WNYC's Bob Hennelly is an award-winning investigative journalist. While at WNYC he has reported on a wide gamut of major public policy questions ranging from immigration and homeland security to power outages and utility mergers.
A lot was packed into three day for New York’s Democratic delegation — some good and some bad.
Speeches from First Lady Michelle Obama, former President Bill Clinton and President Barack Obama fired up the delegates, just as omitting language recognizing Jerusalem as Israel's capital from the party platform had them shaking their heads. Oh, and then there was also penciling in God.
"That will cost us Florida," said one highly placed Democrat.
But others focused on where they’d win and with what message. The delegation’s morning breakfasts, housed under a huge white tent in the parking lot, had the feel of a late 19th century religious revival. It was housed under a huge white tent pitched in the parking lot of the hotel. And Gov. Andrew Cuomo's appearance on the last day marked the rhetorical climax of three days of barnstorming speeches on behalf of the re-election of President Obama.
Governor Cuomo, whose voice was too large for the space, was at his best when he went after the Republican argument that cutting taxes on the wealthiest Americans releases a "great entrepreneurial spirit" that makes for broader prosperity for all.
"No! When you cut taxes on the rich. There is no spirit that appears. Rich people just get more money," Cuomo boomed.
Governor Cuomo skillfully weaved in a passionate re-election message for the president, along with a pitch for his administration's effort at restoring the greatness of what had become a faded Empire State. He also managed to link the re-election of President Obama as a way to finally win broader acceptance of gay marriage. "We can make the statement as a nation that everybody's relationship is the same and everybody's loves the same and whether you are gay or straight in the eyes of the law your relationship is equal."
It was clear at the convention that New York's Democratic party saw its prominence within the national party rise as a consequence of the passage of marriage equality.
"I can't stress enough how historic. and important this convention is and this president is," said Yetta Kurland, a Democratic partisan and civil rights lawyer. "He is the first sitting president in the history of the United States of America to come out in support of marriage equality."

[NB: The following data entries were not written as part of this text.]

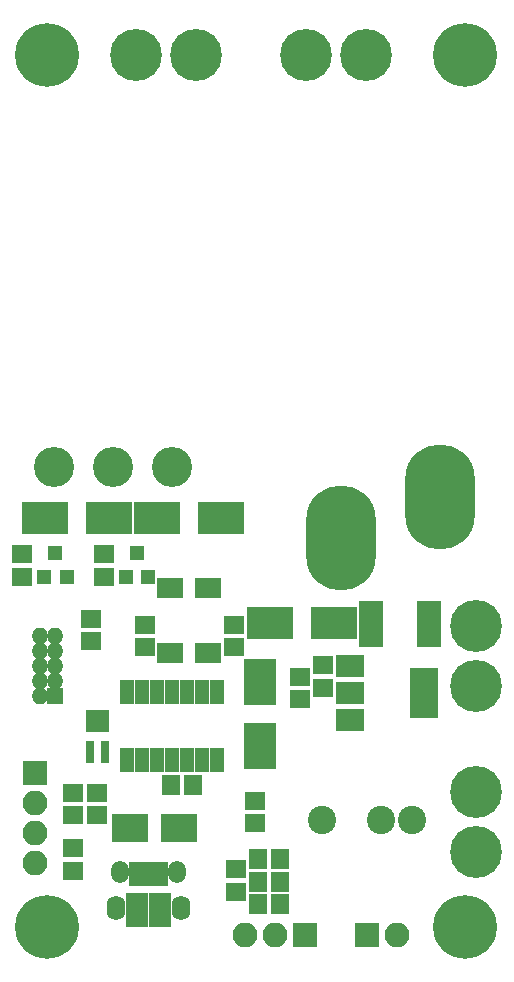
<source format=gbr>
G04 #@! TF.FileFunction,Soldermask,Top*
%FSLAX46Y46*%
G04 Gerber Fmt 4.6, Leading zero omitted, Abs format (unit mm)*
G04 Created by KiCad (PCBNEW 4.0.5-e0-6337~49~ubuntu16.04.1) date Sun Mar 26 23:32:04 2017*
%MOMM*%
%LPD*%
G01*
G04 APERTURE LIST*
%ADD10C,0.100000*%
%ADD11C,5.400000*%
%ADD12R,2.700000X3.900000*%
%ADD13R,3.900000X2.700000*%
%ADD14R,3.050000X2.430000*%
%ADD15R,2.100000X2.100000*%
%ADD16O,2.100000X2.100000*%
%ADD17R,0.800000X2.050000*%
%ADD18O,1.500000X1.900000*%
%ADD19O,1.600000X2.100000*%
%ADD20R,1.830000X2.900000*%
%ADD21R,1.200000X1.300000*%
%ADD22R,2.400000X4.200000*%
%ADD23R,2.400000X1.900000*%
%ADD24R,0.800000X1.900000*%
%ADD25C,4.400000*%
%ADD26R,2.000000X3.900000*%
%ADD27R,1.700000X1.500000*%
%ADD28R,1.500000X1.700000*%
%ADD29R,1.400000X1.400000*%
%ADD30O,1.400000X1.400000*%
%ADD31R,2.300000X1.700000*%
%ADD32R,1.200000X2.100000*%
%ADD33C,2.400000*%
%ADD34C,3.400000*%
%ADD35O,5.900000X8.900000*%
G04 APERTURE END LIST*
D10*
D11*
X137400000Y-52800000D03*
X137400000Y-126600000D03*
X102000000Y-126600000D03*
D12*
X120000000Y-105900000D03*
X120000000Y-111300000D03*
D13*
X120900000Y-100900000D03*
X126300000Y-100900000D03*
X107200000Y-92000000D03*
X101800000Y-92000000D03*
X111300000Y-92000000D03*
X116700000Y-92000000D03*
D14*
X109010000Y-118200000D03*
X113190000Y-118200000D03*
D15*
X101000000Y-113600000D03*
D16*
X101000000Y-116140000D03*
X101000000Y-118680000D03*
X101000000Y-121220000D03*
D17*
X109300000Y-122100000D03*
X109950000Y-122100000D03*
X110600000Y-122100000D03*
X111250000Y-122100000D03*
X111900000Y-122100000D03*
D18*
X108180000Y-121980000D03*
X113020000Y-121980000D03*
D19*
X107870000Y-124980000D03*
X113330000Y-124980000D03*
D20*
X109640000Y-125220000D03*
X111560000Y-125220000D03*
D15*
X123800000Y-127300000D03*
D16*
X121260000Y-127300000D03*
X118720000Y-127300000D03*
D15*
X129100000Y-127300000D03*
D16*
X131640000Y-127300000D03*
D21*
X101750000Y-97000000D03*
X103650000Y-97000000D03*
X102700000Y-95000000D03*
X108650000Y-97000000D03*
X110550000Y-97000000D03*
X109600000Y-95000000D03*
D22*
X133950000Y-106800000D03*
D23*
X127650000Y-106800000D03*
X127650000Y-109100000D03*
X127650000Y-104500000D03*
D24*
X106900000Y-109170000D03*
X106250000Y-109170000D03*
X105600000Y-109170000D03*
X105600000Y-111830000D03*
X106900000Y-111830000D03*
D25*
X138300000Y-106200000D03*
X138300000Y-101120000D03*
X138300000Y-120300000D03*
X138300000Y-115220000D03*
X129000000Y-52800000D03*
X123920000Y-52800000D03*
X114600000Y-52800000D03*
X109520000Y-52800000D03*
D26*
X134340000Y-101000000D03*
X129460000Y-101000000D03*
D27*
X106200000Y-115250000D03*
X106200000Y-117150000D03*
X104200000Y-115250000D03*
X104200000Y-117150000D03*
X123400000Y-107350000D03*
X123400000Y-105450000D03*
D28*
X114350000Y-114600000D03*
X112450000Y-114600000D03*
D27*
X125400000Y-106350000D03*
X125400000Y-104450000D03*
X117800000Y-101050000D03*
X117800000Y-102950000D03*
X110300000Y-101050000D03*
X110300000Y-102950000D03*
D28*
X119850000Y-122800000D03*
X121750000Y-122800000D03*
D27*
X105750000Y-102450000D03*
X105750000Y-100550000D03*
X119600000Y-117850000D03*
X119600000Y-115950000D03*
X99900000Y-95050000D03*
X99900000Y-96950000D03*
X106800000Y-96950000D03*
X106800000Y-95050000D03*
D29*
X102640000Y-107040000D03*
D30*
X101370000Y-107040000D03*
X102640000Y-105770000D03*
X101370000Y-105770000D03*
X102640000Y-104500000D03*
X101370000Y-104500000D03*
X102640000Y-103230000D03*
X101370000Y-103230000D03*
X102640000Y-101960000D03*
X101370000Y-101960000D03*
D11*
X102000000Y-52800000D03*
D31*
X115610000Y-103450000D03*
X115605000Y-97950000D03*
X112405000Y-97950000D03*
X112405000Y-103450000D03*
D32*
X116400000Y-106720000D03*
X115130000Y-106720000D03*
X113860000Y-106720000D03*
X112590000Y-106720000D03*
X111320000Y-106720000D03*
X110050000Y-106720000D03*
X108780000Y-106720000D03*
X108780000Y-112480000D03*
X110050000Y-112480000D03*
X111320000Y-112480000D03*
X112590000Y-112480000D03*
X113860000Y-112480000D03*
X115130000Y-112480000D03*
X116400000Y-112480000D03*
D28*
X121750000Y-124700000D03*
X119850000Y-124700000D03*
D27*
X104200000Y-119950000D03*
X104200000Y-121850000D03*
X118000000Y-121750000D03*
X118000000Y-123650000D03*
D28*
X121750000Y-120900000D03*
X119850000Y-120900000D03*
D33*
X130290000Y-117600000D03*
X132889840Y-117600000D03*
X125290160Y-117600000D03*
D34*
X102600000Y-87700000D03*
X107600000Y-87700000D03*
X112600000Y-87700000D03*
D35*
X126900000Y-93700000D03*
X135300000Y-90200000D03*
M02*

</source>
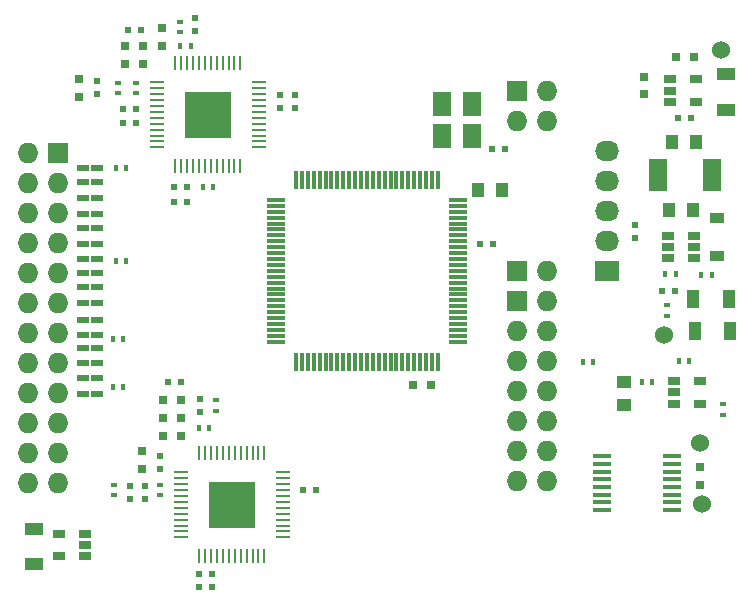
<source format=gts>
G04 #@! TF.FileFunction,Soldermask,Top*
%FSLAX46Y46*%
G04 Gerber Fmt 4.6, Leading zero omitted, Abs format (unit mm)*
G04 Created by KiCad (PCBNEW 4.0.1-stable) date 01/02/2016 19:28:03*
%MOMM*%
G01*
G04 APERTURE LIST*
%ADD10C,0.100000*%
%ADD11R,0.500000X0.600000*%
%ADD12R,1.500000X0.450000*%
%ADD13R,1.300000X0.250000*%
%ADD14R,0.250000X1.300000*%
%ADD15R,4.000000X4.000000*%
%ADD16R,0.750000X0.800000*%
%ADD17R,0.600000X0.500000*%
%ADD18R,0.800000X0.750000*%
%ADD19R,1.000000X1.250000*%
%ADD20R,1.250000X1.000000*%
%ADD21R,1.000000X1.600000*%
%ADD22R,1.600000X1.000000*%
%ADD23R,1.220000X0.910000*%
%ADD24R,1.501140X2.799080*%
%ADD25R,1.727200X1.727200*%
%ADD26O,1.727200X1.727200*%
%ADD27C,1.524000*%
%ADD28R,2.032000X1.727200*%
%ADD29O,2.032000X1.727200*%
%ADD30R,0.600000X0.400000*%
%ADD31R,0.400000X0.600000*%
%ADD32R,1.060000X0.650000*%
%ADD33R,0.300000X1.500000*%
%ADD34R,1.500000X0.300000*%
%ADD35R,1.000000X0.600000*%
%ADD36R,1.600000X2.000000*%
G04 APERTURE END LIST*
D10*
D11*
X125600000Y-111480000D03*
X125600000Y-110380000D03*
D12*
X128710000Y-134555000D03*
X128710000Y-133905000D03*
X128710000Y-133255000D03*
X128710000Y-132605000D03*
X128710000Y-131955000D03*
X128710000Y-131305000D03*
X128710000Y-130655000D03*
X128710000Y-130005000D03*
X122810000Y-130005000D03*
X122810000Y-130655000D03*
X122810000Y-131305000D03*
X122810000Y-131955000D03*
X122810000Y-132605000D03*
X122810000Y-133255000D03*
X122810000Y-133905000D03*
X122810000Y-134555000D03*
D13*
X85058000Y-98342000D03*
X85058000Y-98842000D03*
X85058000Y-99342000D03*
X85058000Y-99842000D03*
X85058000Y-100342000D03*
X85058000Y-100842000D03*
X85058000Y-101342000D03*
X85058000Y-101842000D03*
X85058000Y-102342000D03*
X85058000Y-102842000D03*
X85058000Y-103342000D03*
X85058000Y-103842000D03*
D14*
X86658000Y-105442000D03*
X87158000Y-105442000D03*
X87658000Y-105442000D03*
X88158000Y-105442000D03*
X88658000Y-105442000D03*
X89158000Y-105442000D03*
X89658000Y-105442000D03*
X90158000Y-105442000D03*
X90658000Y-105442000D03*
X91158000Y-105442000D03*
X91658000Y-105442000D03*
X92158000Y-105442000D03*
D13*
X93758000Y-103842000D03*
X93758000Y-103342000D03*
X93758000Y-102842000D03*
X93758000Y-102342000D03*
X93758000Y-101842000D03*
X93758000Y-101342000D03*
X93758000Y-100842000D03*
X93758000Y-100342000D03*
X93758000Y-99842000D03*
X93758000Y-99342000D03*
X93758000Y-98842000D03*
X93758000Y-98342000D03*
D14*
X92158000Y-96742000D03*
X91658000Y-96742000D03*
X91158000Y-96742000D03*
X90658000Y-96742000D03*
X90158000Y-96742000D03*
X89658000Y-96742000D03*
X89158000Y-96742000D03*
X88658000Y-96742000D03*
X88158000Y-96742000D03*
X87658000Y-96742000D03*
X87158000Y-96742000D03*
X86658000Y-96742000D03*
D15*
X89408000Y-101092000D03*
D16*
X126300000Y-97850000D03*
X126300000Y-99350000D03*
D17*
X130300000Y-101350000D03*
X129200000Y-101350000D03*
D18*
X130525000Y-96225000D03*
X129025000Y-96225000D03*
D19*
X130725000Y-103400000D03*
X128725000Y-103400000D03*
D16*
X131030000Y-132420000D03*
X131030000Y-130920000D03*
D20*
X124650000Y-123700000D03*
X124650000Y-125700000D03*
D18*
X83910000Y-96790000D03*
X82410000Y-96790000D03*
X87110000Y-128270000D03*
X85610000Y-128270000D03*
D19*
X130475000Y-109150000D03*
X128475000Y-109150000D03*
D17*
X128950000Y-116000000D03*
X127850000Y-116000000D03*
D21*
X130490000Y-116660000D03*
X133490000Y-116660000D03*
X130652000Y-119380000D03*
X133652000Y-119380000D03*
D18*
X83910000Y-95280000D03*
X82410000Y-95280000D03*
X87110000Y-126746000D03*
X85610000Y-126746000D03*
D22*
X74725000Y-139125000D03*
X74725000Y-136125000D03*
X133300000Y-97650000D03*
X133300000Y-100650000D03*
D16*
X85525000Y-93750000D03*
X85525000Y-95250000D03*
D18*
X87110000Y-125222000D03*
X85610000Y-125222000D03*
D17*
X83760000Y-93890000D03*
X82660000Y-93890000D03*
X87164000Y-123698000D03*
X86064000Y-123698000D03*
D11*
X96770000Y-99440000D03*
X96770000Y-100540000D03*
D17*
X98594000Y-132842000D03*
X97494000Y-132842000D03*
D11*
X95480000Y-99440000D03*
X95480000Y-100540000D03*
D17*
X113580000Y-112014000D03*
X112480000Y-112014000D03*
D11*
X88300000Y-94000000D03*
X88300000Y-92900000D03*
X88760000Y-126220000D03*
X88760000Y-125120000D03*
D17*
X86572000Y-108458000D03*
X87672000Y-108458000D03*
D16*
X78486000Y-98056000D03*
X78486000Y-99556000D03*
X83820000Y-131052000D03*
X83820000Y-129552000D03*
D17*
X88625000Y-140000000D03*
X89725000Y-140000000D03*
D11*
X80010000Y-98256000D03*
X80010000Y-99356000D03*
X85344000Y-131106000D03*
X85344000Y-130006000D03*
D17*
X86572000Y-107188000D03*
X87672000Y-107188000D03*
X88630000Y-141040000D03*
X89730000Y-141040000D03*
X83310000Y-101810000D03*
X82210000Y-101810000D03*
D11*
X82804000Y-133646000D03*
X82804000Y-132546000D03*
D17*
X83354000Y-100584000D03*
X82254000Y-100584000D03*
D11*
X84074000Y-133646000D03*
X84074000Y-132546000D03*
D19*
X112284000Y-107442000D03*
X114284000Y-107442000D03*
D18*
X108300000Y-123950000D03*
X106800000Y-123950000D03*
D23*
X132500000Y-113085000D03*
X132500000Y-109815000D03*
D24*
X132050440Y-106175000D03*
X127549560Y-106175000D03*
D25*
X76730000Y-104320000D03*
D26*
X74190000Y-104320000D03*
X76730000Y-106860000D03*
X74190000Y-106860000D03*
X76730000Y-109400000D03*
X74190000Y-109400000D03*
X76730000Y-111940000D03*
X74190000Y-111940000D03*
X76730000Y-114480000D03*
X74190000Y-114480000D03*
X76730000Y-117020000D03*
X74190000Y-117020000D03*
X76730000Y-119560000D03*
X74190000Y-119560000D03*
X76730000Y-122100000D03*
X74190000Y-122100000D03*
X76730000Y-124640000D03*
X74190000Y-124640000D03*
X76730000Y-127180000D03*
X74190000Y-127180000D03*
X76730000Y-129720000D03*
X74190000Y-129720000D03*
X76730000Y-132260000D03*
X74190000Y-132260000D03*
D27*
X131220000Y-134010000D03*
X131100000Y-128910000D03*
X132875000Y-95575000D03*
X128050000Y-119750000D03*
D25*
X115570000Y-116840000D03*
D26*
X118110000Y-116840000D03*
X115570000Y-119380000D03*
X118110000Y-119380000D03*
X115570000Y-121920000D03*
X118110000Y-121920000D03*
X115570000Y-124460000D03*
X118110000Y-124460000D03*
X115570000Y-127000000D03*
X118110000Y-127000000D03*
X115570000Y-129540000D03*
X118110000Y-129540000D03*
X115570000Y-132080000D03*
X118110000Y-132080000D03*
D25*
X115570000Y-99060000D03*
D26*
X118110000Y-99060000D03*
X115570000Y-101600000D03*
X118110000Y-101600000D03*
D25*
X115570000Y-114300000D03*
D26*
X118110000Y-114300000D03*
D28*
X123190000Y-114300000D03*
D29*
X123190000Y-111760000D03*
X123190000Y-109220000D03*
X123190000Y-106680000D03*
X123190000Y-104140000D03*
D30*
X133000000Y-125600000D03*
X133000000Y-126500000D03*
D31*
X129275000Y-121900000D03*
X130175000Y-121900000D03*
X126150000Y-123700000D03*
X127050000Y-123700000D03*
X129030000Y-114600000D03*
X128130000Y-114600000D03*
X132090000Y-114650000D03*
X131190000Y-114650000D03*
D30*
X128240000Y-118130000D03*
X128240000Y-117230000D03*
D31*
X82514000Y-113464000D03*
X81614000Y-113464000D03*
X82260000Y-120070000D03*
X81360000Y-120070000D03*
X82514000Y-105590000D03*
X81614000Y-105590000D03*
X82260000Y-124132000D03*
X81360000Y-124132000D03*
X87950000Y-95250000D03*
X87050000Y-95250000D03*
D30*
X87050000Y-94100000D03*
X87050000Y-93200000D03*
D31*
X89540000Y-127620000D03*
X88640000Y-127620000D03*
D30*
X90110000Y-126140000D03*
X90110000Y-125240000D03*
X83312000Y-99256000D03*
X83312000Y-98356000D03*
X81788000Y-99256000D03*
X81788000Y-98356000D03*
X85344000Y-133292000D03*
X85344000Y-132392000D03*
X81484000Y-133292000D03*
X81484000Y-132392000D03*
D31*
X88958000Y-107188000D03*
X89858000Y-107188000D03*
X122050000Y-122000000D03*
X121150000Y-122000000D03*
D32*
X79011000Y-138467000D03*
X79011000Y-137517000D03*
X79011000Y-136567000D03*
X76811000Y-136567000D03*
X76811000Y-138467000D03*
D13*
X87090000Y-131362000D03*
X87090000Y-131862000D03*
X87090000Y-132362000D03*
X87090000Y-132862000D03*
X87090000Y-133362000D03*
X87090000Y-133862000D03*
X87090000Y-134362000D03*
X87090000Y-134862000D03*
X87090000Y-135362000D03*
X87090000Y-135862000D03*
X87090000Y-136362000D03*
X87090000Y-136862000D03*
D14*
X88690000Y-138462000D03*
X89190000Y-138462000D03*
X89690000Y-138462000D03*
X90190000Y-138462000D03*
X90690000Y-138462000D03*
X91190000Y-138462000D03*
X91690000Y-138462000D03*
X92190000Y-138462000D03*
X92690000Y-138462000D03*
X93190000Y-138462000D03*
X93690000Y-138462000D03*
X94190000Y-138462000D03*
D13*
X95790000Y-136862000D03*
X95790000Y-136362000D03*
X95790000Y-135862000D03*
X95790000Y-135362000D03*
X95790000Y-134862000D03*
X95790000Y-134362000D03*
X95790000Y-133862000D03*
X95790000Y-133362000D03*
X95790000Y-132862000D03*
X95790000Y-132362000D03*
X95790000Y-131862000D03*
X95790000Y-131362000D03*
D14*
X94190000Y-129762000D03*
X93690000Y-129762000D03*
X93190000Y-129762000D03*
X92690000Y-129762000D03*
X92190000Y-129762000D03*
X91690000Y-129762000D03*
X91190000Y-129762000D03*
X90690000Y-129762000D03*
X90190000Y-129762000D03*
X89690000Y-129762000D03*
X89190000Y-129762000D03*
X88690000Y-129762000D03*
D15*
X91440000Y-134112000D03*
D33*
X108870000Y-106600000D03*
X108370000Y-106600000D03*
X107870000Y-106600000D03*
X107370000Y-106600000D03*
X106870000Y-106600000D03*
X106370000Y-106600000D03*
X105870000Y-106600000D03*
X105370000Y-106600000D03*
X104870000Y-106600000D03*
X104370000Y-106600000D03*
X103870000Y-106600000D03*
X103370000Y-106600000D03*
X102870000Y-106600000D03*
X102370000Y-106600000D03*
X101870000Y-106600000D03*
X101370000Y-106600000D03*
X100870000Y-106600000D03*
X100370000Y-106600000D03*
X99870000Y-106600000D03*
X99370000Y-106600000D03*
X98870000Y-106600000D03*
X98370000Y-106600000D03*
X97870000Y-106600000D03*
X97370000Y-106600000D03*
X96870000Y-106600000D03*
D34*
X95170000Y-108300000D03*
X95170000Y-108800000D03*
X95170000Y-109300000D03*
X95170000Y-109800000D03*
X95170000Y-110300000D03*
X95170000Y-110800000D03*
X95170000Y-111300000D03*
X95170000Y-111800000D03*
X95170000Y-112300000D03*
X95170000Y-112800000D03*
X95170000Y-113300000D03*
X95170000Y-113800000D03*
X95170000Y-114300000D03*
X95170000Y-114800000D03*
X95170000Y-115300000D03*
X95170000Y-115800000D03*
X95170000Y-116300000D03*
X95170000Y-116800000D03*
X95170000Y-117300000D03*
X95170000Y-117800000D03*
X95170000Y-118300000D03*
X95170000Y-118800000D03*
X95170000Y-119300000D03*
X95170000Y-119800000D03*
X95170000Y-120300000D03*
D33*
X96870000Y-122000000D03*
X97370000Y-122000000D03*
X97870000Y-122000000D03*
X98370000Y-122000000D03*
X98870000Y-122000000D03*
X99370000Y-122000000D03*
X99870000Y-122000000D03*
X100370000Y-122000000D03*
X100870000Y-122000000D03*
X101370000Y-122000000D03*
X101870000Y-122000000D03*
X102370000Y-122000000D03*
X102870000Y-122000000D03*
X103370000Y-122000000D03*
X103870000Y-122000000D03*
X104370000Y-122000000D03*
X104870000Y-122000000D03*
X105370000Y-122000000D03*
X105870000Y-122000000D03*
X106370000Y-122000000D03*
X106870000Y-122000000D03*
X107370000Y-122000000D03*
X107870000Y-122000000D03*
X108370000Y-122000000D03*
X108870000Y-122000000D03*
D34*
X110570000Y-120300000D03*
X110570000Y-119800000D03*
X110570000Y-119300000D03*
X110570000Y-118800000D03*
X110570000Y-118300000D03*
X110570000Y-117800000D03*
X110570000Y-117300000D03*
X110570000Y-116800000D03*
X110570000Y-116300000D03*
X110570000Y-115800000D03*
X110570000Y-115300000D03*
X110570000Y-114800000D03*
X110570000Y-114300000D03*
X110570000Y-113800000D03*
X110570000Y-113300000D03*
X110570000Y-112800000D03*
X110570000Y-112300000D03*
X110570000Y-111800000D03*
X110570000Y-111300000D03*
X110570000Y-110800000D03*
X110570000Y-110300000D03*
X110570000Y-109800000D03*
X110570000Y-109300000D03*
X110570000Y-108800000D03*
X110570000Y-108300000D03*
D32*
X128525000Y-98100000D03*
X128525000Y-99050000D03*
X128525000Y-100000000D03*
X130725000Y-100000000D03*
X130725000Y-98100000D03*
X128850000Y-123650000D03*
X128850000Y-124600000D03*
X128850000Y-125550000D03*
X131050000Y-125550000D03*
X131050000Y-123650000D03*
X128375000Y-111325000D03*
X128375000Y-112275000D03*
X128375000Y-113225000D03*
X130575000Y-113225000D03*
X130575000Y-111325000D03*
X130575000Y-112275000D03*
D35*
X78800000Y-114500000D03*
X80000000Y-114500000D03*
X78800000Y-113300000D03*
X80000000Y-113300000D03*
X78800000Y-112000000D03*
X80000000Y-112000000D03*
X78800000Y-122100000D03*
X80000000Y-122100000D03*
X78800000Y-117000000D03*
X80000000Y-117000000D03*
X78800000Y-120800000D03*
X80000000Y-120800000D03*
X78800000Y-119700000D03*
X80000000Y-119700000D03*
X78800000Y-108100000D03*
X80000000Y-108100000D03*
X78800000Y-109500000D03*
X80000000Y-109500000D03*
X78800000Y-105600000D03*
X80000000Y-105600000D03*
X78800000Y-106800000D03*
X80000000Y-106800000D03*
X78800000Y-124700000D03*
X80000000Y-124700000D03*
X78800000Y-123400000D03*
X80000000Y-123400000D03*
X78800000Y-115700000D03*
X80000000Y-115700000D03*
X78800000Y-118500000D03*
X80000000Y-118500000D03*
X78800000Y-110700000D03*
X80000000Y-110700000D03*
D17*
X114550000Y-104000000D03*
X113450000Y-104000000D03*
D36*
X111770000Y-100150000D03*
X109230000Y-100150000D03*
X109230000Y-102850000D03*
X111770000Y-102850000D03*
M02*

</source>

At the end of the three days, many delegates were looking to a November win and what it might mean for the Empire State.
For State Senator Bill Perkins a potential victory for Obama , he believed, would encourage Governor Cuomo to recalibrate left. "This president will have an unexpectedly important impact. If this progressive vision is voted back in office, our leadership in the state will take note," Perkins predicted.